* [Assignment] Copy exactly the line that contains "The failure mechanism is excessive" plus all remaining lines of the data, and leave out every line before it.

Records contained in a dataset
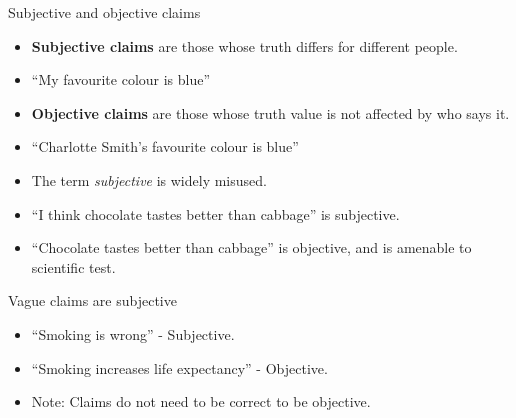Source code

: \documentclass{beamer}
\begin{document}
\begin{frame}{Subjective and objective claims}
	\begin{itemize}
		\item \textbf{Subjective claims} are those whose truth differs for different people.
		\item ``My favourite colour is blue''
		\item \textbf{Objective claims} are those whose truth value is not affected by who says it.
		\item ``Charlotte Smith's favourite colour is blue''
		\item The term \emph{subjective} is widely misused.
		\item ``I think chocolate tastes better than cabbage'' is subjective.
		\item ``Chocolate tastes better than cabbage'' is objective, and is amenable to scientific test.
	\end{itemize}
\end{frame}

\begin{frame}{Vague claims are subjective}
\begin{itemize}
\item ``Smoking is wrong'' - Subjective.
\item ``Smoking increases life expectancy'' - Objective.
\item Note: Claims do not need to be correct to be objective.
\end{itemize}
\end{frame}
\end{document}
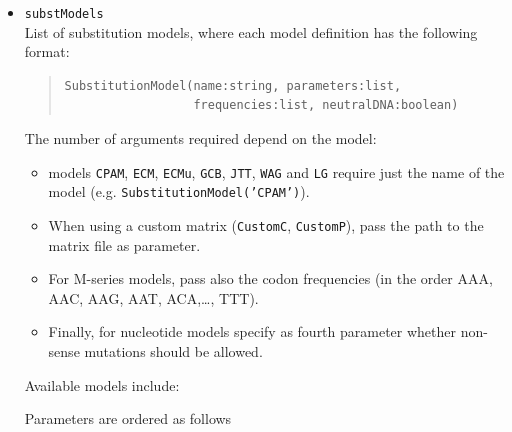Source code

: \documentclass[11pt]{article}
\begin{document}
\begin{itemize}
\item{\texttt{substModels}} \hfill \\
List of substitution models, where each model definition has the following format:
\begin{quote}
\begin{verbatim}
SubstitutionModel(name:string, parameters:list, 
                  frequencies:list, neutralDNA:boolean)
\end{verbatim}
\end{quote}
The number of arguments required depend on the model:
\begin{itemize}
\item models \texttt{CPAM}, \texttt{ECM}, \texttt{ECMu}, \texttt{GCB}, \texttt{JTT}, \texttt{WAG} and \texttt{LG} require just the name of the model (e.g. \texttt{SubstitutionModel('CPAM')}).
\item When using a custom matrix (\texttt{CustomC}, \texttt{CustomP}), pass the path to the matrix file as parameter.
\item For M-series models, pass also the codon frequencies (in the order AAA, AAC, AAG, AAT, ACA,\ldots, TTT).
\item Finally, for nucleotide models specify as fourth parameter whether non-sense mutations should be allowed.
\end{itemize}
Available models include:
Parameters are ordered as follows
\end{itemize}
\end{document}
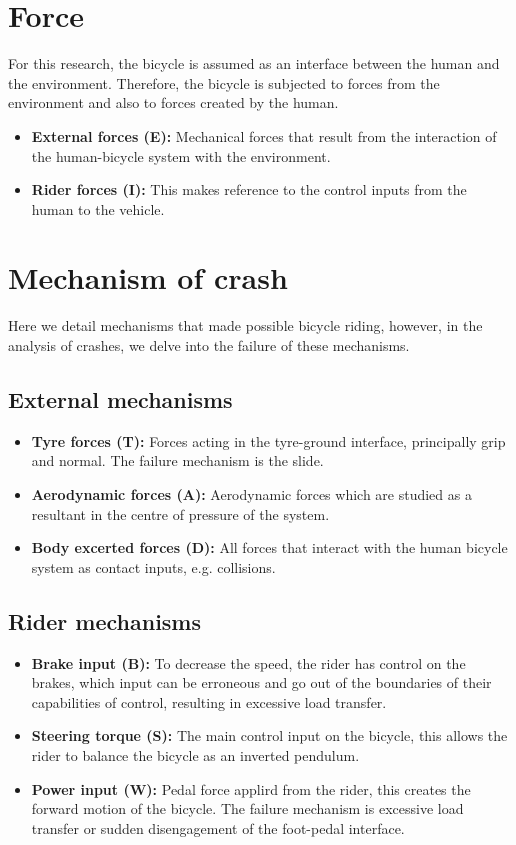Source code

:\documentclass{article}
\begin{document}
\section{Force}

For this research, the bicycle is assumed as an interface between the human and the environment.
%
Therefore, the bicycle is subjected to forces from the environment and also to forces created by the human.


\begin{itemize}
    \item \textbf{External forces (E):} Mechanical forces that result from the interaction of the human-bicycle system with the environment.
    \item \textbf{Rider forces (I):} This makes reference to the control inputs from the human to the vehicle.
\end{itemize}

\section{Mechanism of crash}

Here we detail mechanisms that made possible bicycle riding, however, in the analysis of crashes, we delve into the failure of these mechanisms.

\subsection{External mechanisms}
\begin{itemize}
    \item \textbf{Tyre forces (T):} Forces acting in the tyre-ground interface, principally grip and normal. The failure mechanism is the slide.
    \item \textbf{Aerodynamic forces (A):} Aerodynamic forces which are studied as a resultant in the centre of pressure of the system.
    \item \textbf{Body excerted forces (D):} All forces that interact with the human bicycle system as contact inputs, e.g. collisions.
\end{itemize}

\subsection{Rider mechanisms}
\begin{itemize}
    \item \textbf{Brake input (B):} To decrease the speed, the rider has control on the brakes, which input can be erroneous and go out of the boundaries of their capabilities of control, resulting in excessive load transfer.
    \item \textbf{Steering torque (S):} The main control input on the bicycle, this allows the rider to balance the bicycle as an inverted pendulum.
    \item \textbf{Power input (W):} Pedal force applird from the rider, this creates the forward motion of the bicycle.
        The failure mechanism is excessive load transfer or sudden disengagement of the foot-pedal interface.
\end{itemize}
\end{document}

* [Task answer]
        The failure mechanism is excessive load transfer or sudden disengagement of the foot-pedal interface.
\end{itemize}
\end{document}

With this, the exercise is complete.